0.236 - Out of 3020 households, there are 23.6% (714/3020) of households that did not switch to another well from an unsafe well and did not have any members that participated in any community organizations.

0.234 - Out of 3020 households, there are 23.4% (708/3020) of households that switched to another well from an unsafe well and had at least one member that participated in a community organization.

*Note: 0.999 is not 1.000 due to rounding errors, however it represents 100%.


addmargins(round(prop.table(results$observed, 1), 3), 2) 
##               mydata$associationF
## mydata$switchF  NoAs YesAs   Sum
##          NoSw  0.557 0.443 1.000
##          YesSw 0.592 0.408 1.000

0.557 - Out of 1283 households that did not switch to another well from an unsafe well, 55.7% (714/1283) of them did not have any members that participated in any community organizations.

0.408 - Out of 1737 households that switched to another well from an unsafe well, 40.8% (708/1737) of them had at least one member that participated in a community organization.
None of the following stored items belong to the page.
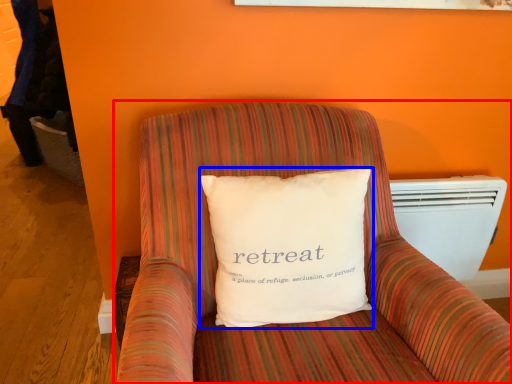
Question: Which of the following is the closest to the observer, furniture (highlighted by a red box) or pillow (highlighted by a blue box)?

Choices:
 (A) furniture
 (B) pillow

Answer: (A)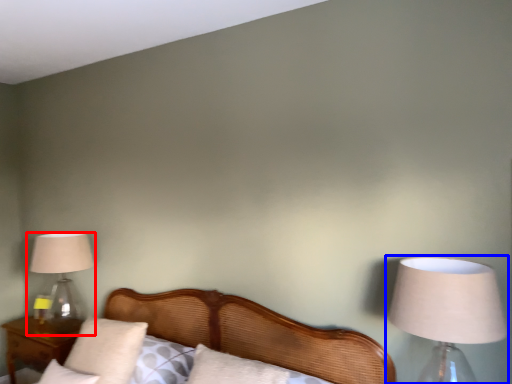
Question: Which object is closer to the camera taking this photo, lamp (highlighted by a red box) or lamp (highlighted by a blue box)?

Choices:
 (A) lamp
 (B) lamp

Answer: (B)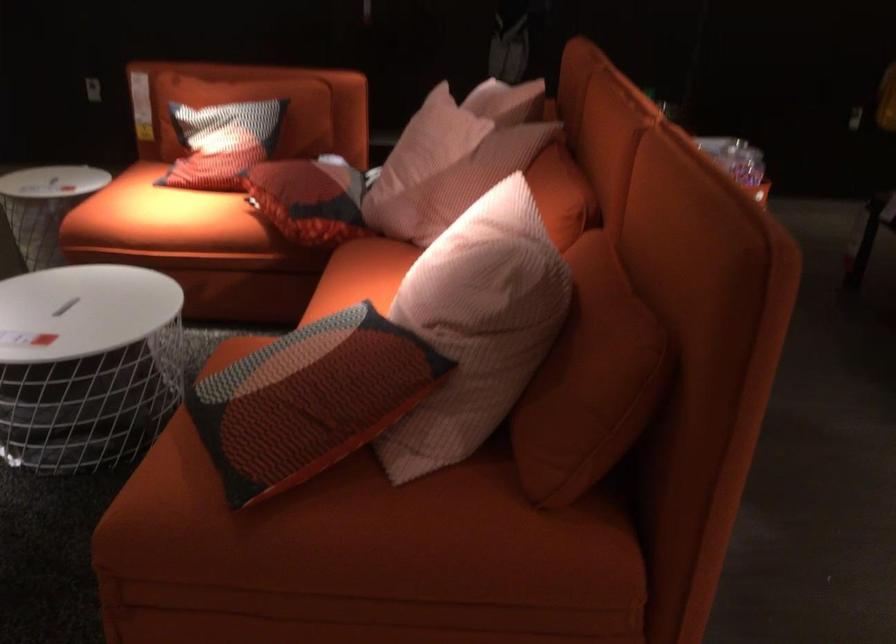
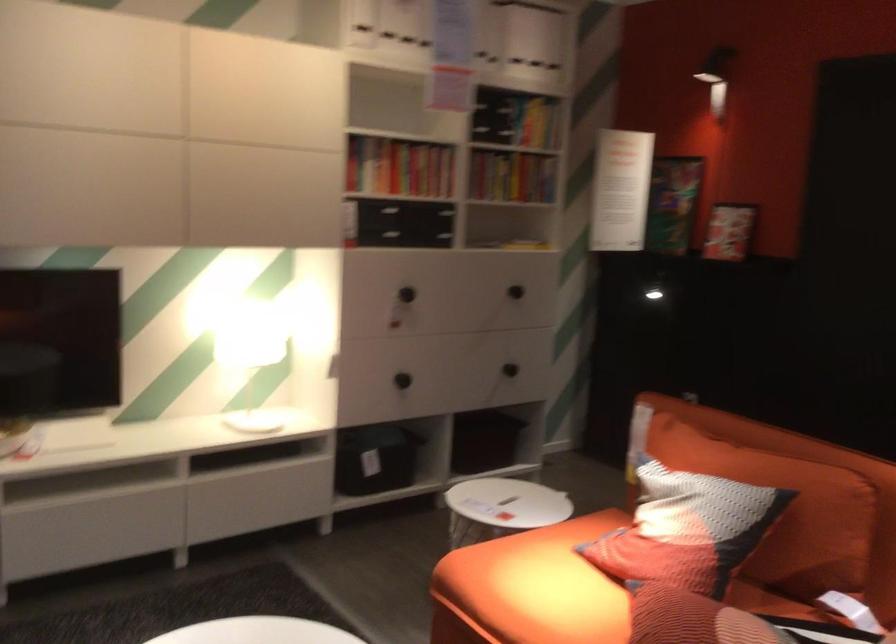
Locate, in the second image, the point that corresponds to point (242, 142) in the first image.

(686, 529)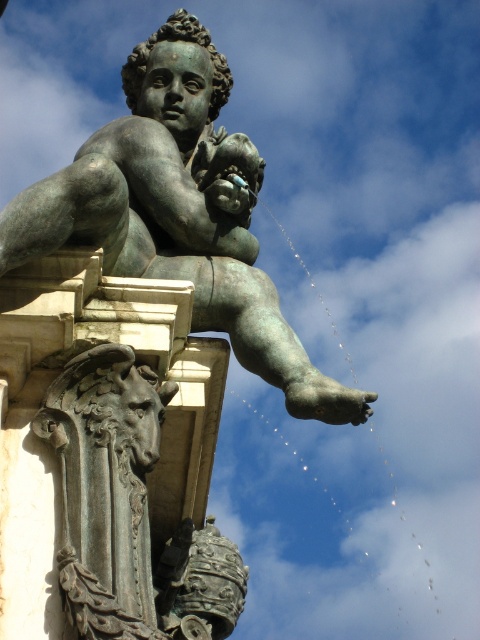
Consider the image. You are an art conservator tasked with moving the green patina bronze statue at center and the dark gray stone horse head at lower left into a storage room. The storage room has a 12 meter wide door. Can both objects fit through the door at the same time?

The distance between the green patina bronze statue at center and dark gray stone horse head at lower left is 13.00 meters. Since the door is only 12 meters wide, the two objects cannot fit through the door simultaneously as their combined width exceeds the door width.

You are standing in front of the bronze statue of the cherub. There are two points marked on the statue. One is at coordinate point (196, 100) and the other is at point (82, 609). Which of these two points is closer to you?

Point (196, 100) is closer to you because it is further to the viewer than point (82, 609).

You are an art curator planning to display both the green patina bronze statue at center and the dark gray stone horse head at lower left in a new exhibition. Based on their sizes, which object should be placed in a more prominent position to highlight its scale?

The green patina bronze statue at center should be placed in a more prominent position because it has a larger size compared to the dark gray stone horse head at lower left.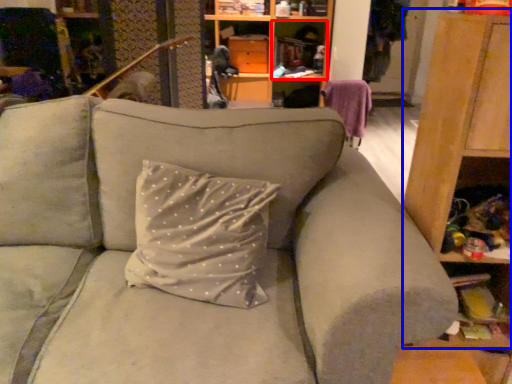
Question: Which point is further to the camera, cabinet (highlighted by a red box) or dresser (highlighted by a blue box)?

Choices:
 (A) cabinet
 (B) dresser

Answer: (A)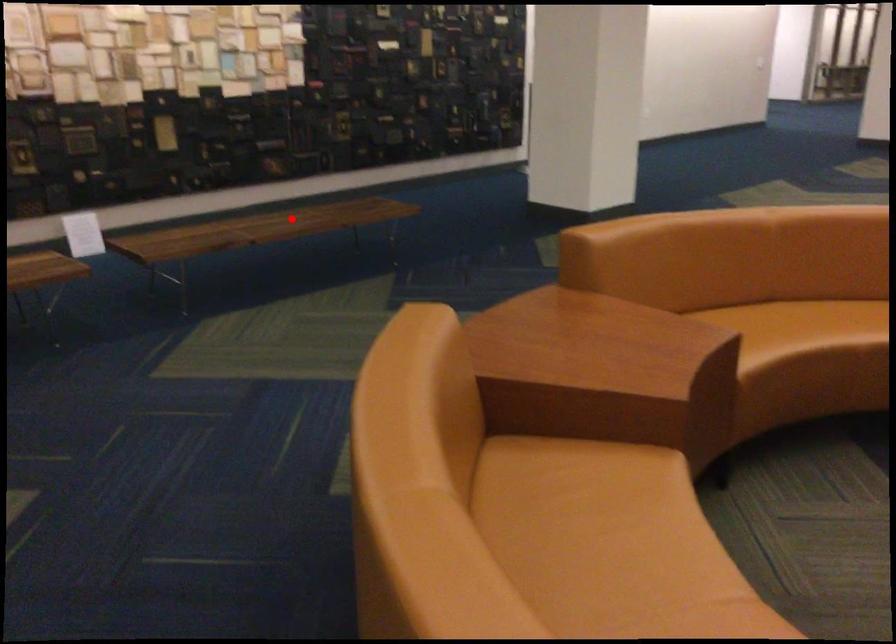
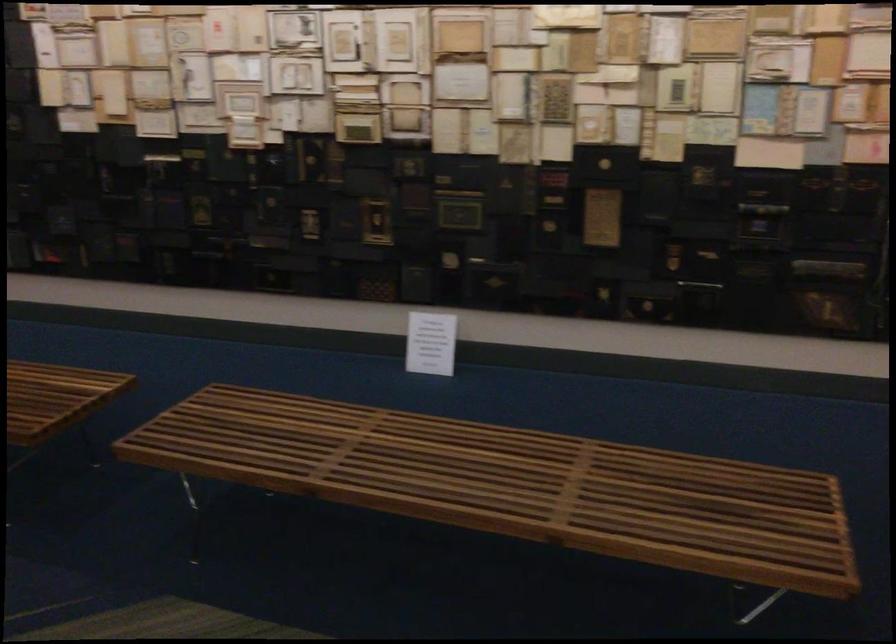
The point at the highlighted location is marked in the first image. Where is the corresponding point in the second image?

(501, 475)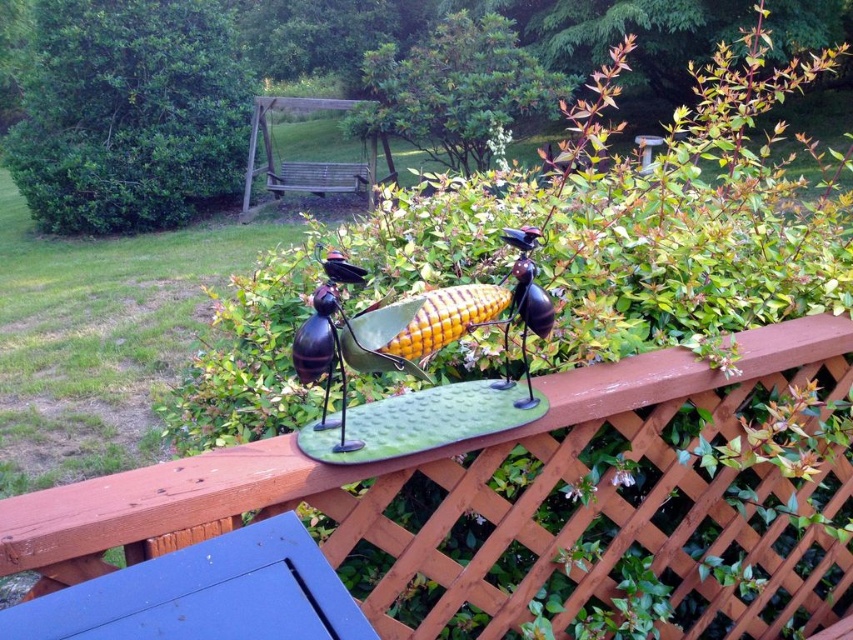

addmargins(round(prop.table(results$observed, 2), 3), 1)
##               mydata$associationF
## mydata$switchF  NoAs YesAs
##          NoSw  0.410 0.446
##          YesSw 0.590 0.554
##          Sum   1.000 1.000

0.410 - Out of 1743 households that did not have any members that participated in any community organizations, 41% (714/1743) of them did not switch to another well from an unsafe well.

0.554 - Out of 1277 households that had at least one member that participated in a community organization, 55.4% (708/1277) of them switched to another well from an unsafe well.


Effects Size

Cramer’s V statistics

library(effectsize)
## 
## Attaching package: 'effectsize'
## The following object is masked from 'package:psych':
## 
##     phi
effectsize::cramers_v(mydata$switchF, mydata$associationF)
## Cramer's V (adj.) |       95% CI
## --------------------------------
## 0.03              | [0.00, 1.00]
## 
## - One-sided CIs: upper bound fixed at [1.00].
interpret_cramers_v(0.03)
## [1] "tiny"
## (Rules: funder2019)

There is no association between households switching to another well from an unsafe well and participation of members in the community organizations, and the effect is tiny (r=0.03), which also makes sense due to the fact that we concluded that there is no association.


Odds Ratio

oddsratio(mydata$switchF, mydata$associationF)
## Odds ratio |       95% CI
## -------------------------
## 0.86       | [0.75, 1.00]
interpret_oddsratio(0.86)
## [1] "very small"
## (Rules: chen2010)

Considering that the Pearson chi-squared test shows no significant association the result is very small (OR=0.86) , the odds ratio of 0.86 implies that any observed difference in the odds of households switching from an unsafe well associated with community organization participation may be negligible.

Additionally suggests that the odds of switching to another well from an unsafe well among those who participate in community organizations are 0.86 times the odds of switching among those who do not participate.